If 60k holds, the price continues to range between 60k and 70k, and the risk stays manageable. If 60k fails, it means the defense levels established in February have been thoroughly breached. The market then has to search downward for the next defense position.

Third, before bottom-fishing, calculate your ammunition and your position plan.

Adding on dips is not a speculative bottom-fishing play to bet on a rebound. In the negative gamma zone, any psychology of trying to outsmart the market can be exploited by the market structure. Without the resolve and ability for long-term holding, your willpower may be crushed by the market before you even realize it.

Fourth, 75k may be the line separating bull and bear.

教链 has been repeating this throughout 2025: in the late-year “Law of Power” low of the 2026 bear market is around 70k. With a safety cushion, if the year-end can realistically reclaim 75k—or even higher—then perhaps you can confirm that the bear market is over and the market begins moving into a recovery phase.

Before that, proper risk control and surviving through the bull-bear cycle matter more than being precisely right about the exact bottom.

The last of the last

As for Bitcoin’s current situation, 教链 ends with a metaphor.

You’re walking along a mountain road. The road is narrow, with a cliff on the left and sheer rock on the right. You think you’re walking steadily. But what you don’t know is that the road beneath your feet is actually a huge sheet of thin ice, and beneath the ice is an abyss.

68k is where that sheet of ice starts to thin.

This isn’t alarmism.
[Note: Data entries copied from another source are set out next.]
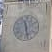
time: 11:28
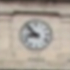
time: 8:53
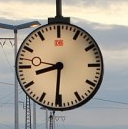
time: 8:30
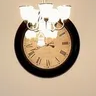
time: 3:42
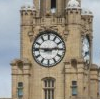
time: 2:46
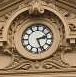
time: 2:26
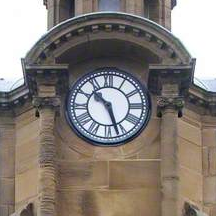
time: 10:26
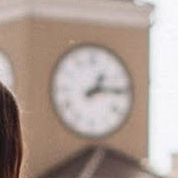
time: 1:13
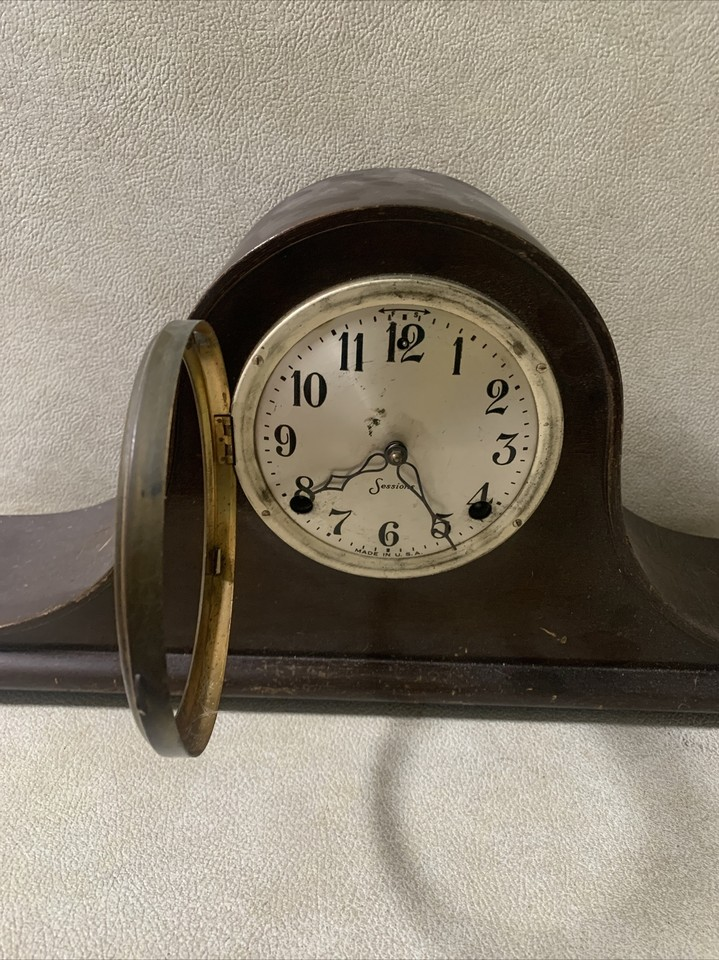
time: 4:39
It’s math. It’s market structure. It’s the balance sheets of countless market makers speaking.

Of course, 教链 hopes Bitcoin can hold 60k, bounce back above 75k, and keep setting new highs. But hope can’t be eaten like food. Seeing the risks clearly and preparing a response is the way to survive for the long term.

When the beasts come charging, it’s best to make sure there are bullets in your gun chamber.